Attendu que la recherche, la science médicale et l’analyse présentées dans le rapport de 2017 du ministère de la Justice du Canada sur la Réponse du système de justice pénale à la non-divulgation de la séropositivité, ainsi que tout développement futur dans la science médicale pertinente devraient être pris en compte avant d’intenter une poursuite criminelle dans les cas de non-divulgation de la séropositivité;

Attendu que j’ai consulté le directeur des poursuites pénales, conformément au paragraphe 10(2) de la Loi sur le directeur des poursuites pénales;

  1. Je donne au directeur des poursuites pénales les directives suivantes :
    1. Le directeur n’intente pas de poursuite dans les cas de non-divulgation de la séropositivité où la personne vivant avec le HIV a maintenu une charge virale supprimée, c’est‑à‑dire moins de 200 copies par ml de sang, parce qu’il n’existe aucune possibilité réaliste de transmission du HIV.
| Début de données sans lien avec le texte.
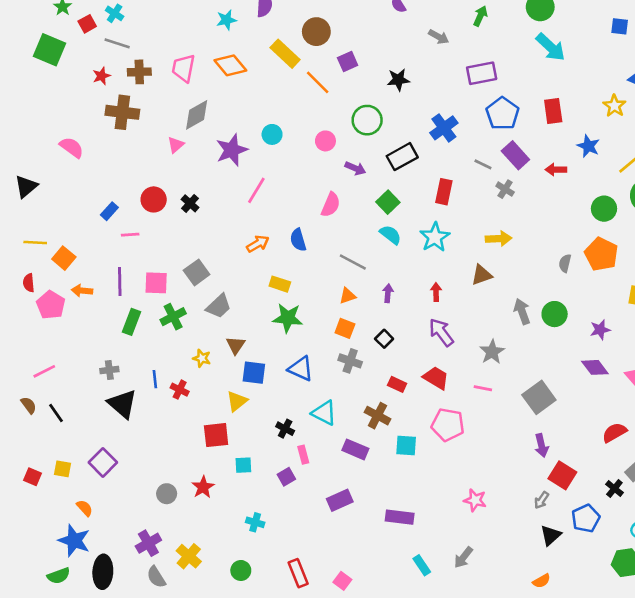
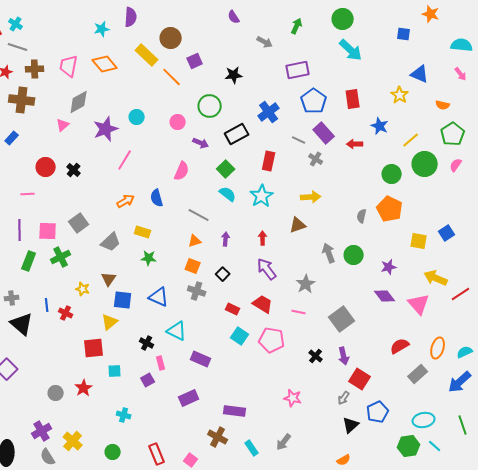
blue rectangle: (109, 211) -> (12, 138), moved
gray trapezoid: (219, 306) -> (111, 242), moved
green star: (288, 318) -> (149, 258), size x0.7
brown cross: (377, 416) -> (218, 437), moved
cyan square: (406, 446) -> (240, 336), moved, turned 30
black cross: (614, 488) -> (316, 356), moved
    2. De façon générale, le directeur n’intente pas de poursuite dans les cas de non-divulgation de la séropositivité où la personne n’a pas maintenu une charge virale supprimée mais a utilisé des condoms, ou n’a pris part qu’à des activités bucco‑génitales, ou suivait un traitement de la façon recommandée, sauf si d’autres facteurs de risque sont présents, parce que la possibilité réaliste de transmission est improbable.
    3. Le directeur intente une poursuite dans les cas de non-divulgation de la séropositivité pour une infraction à caractère non sexuel, plutôt qu’une infraction à caractère sexuel, lorsque cette infraction à caractère non sexuel reflète mieux l’acte répréhensible commis, notamment dans les cas comportant des niveaux moindres de culpabilité.
    4. Le directeur détermine si les autorités de santé publique ont fourni des services à une personne vivant avec le HIV qui n’a pas divulgué sa séropositivité avant l’activité sexuelle afin de déterminer s’il est dans l’intérêt public d’intenter une poursuite contre cette personne.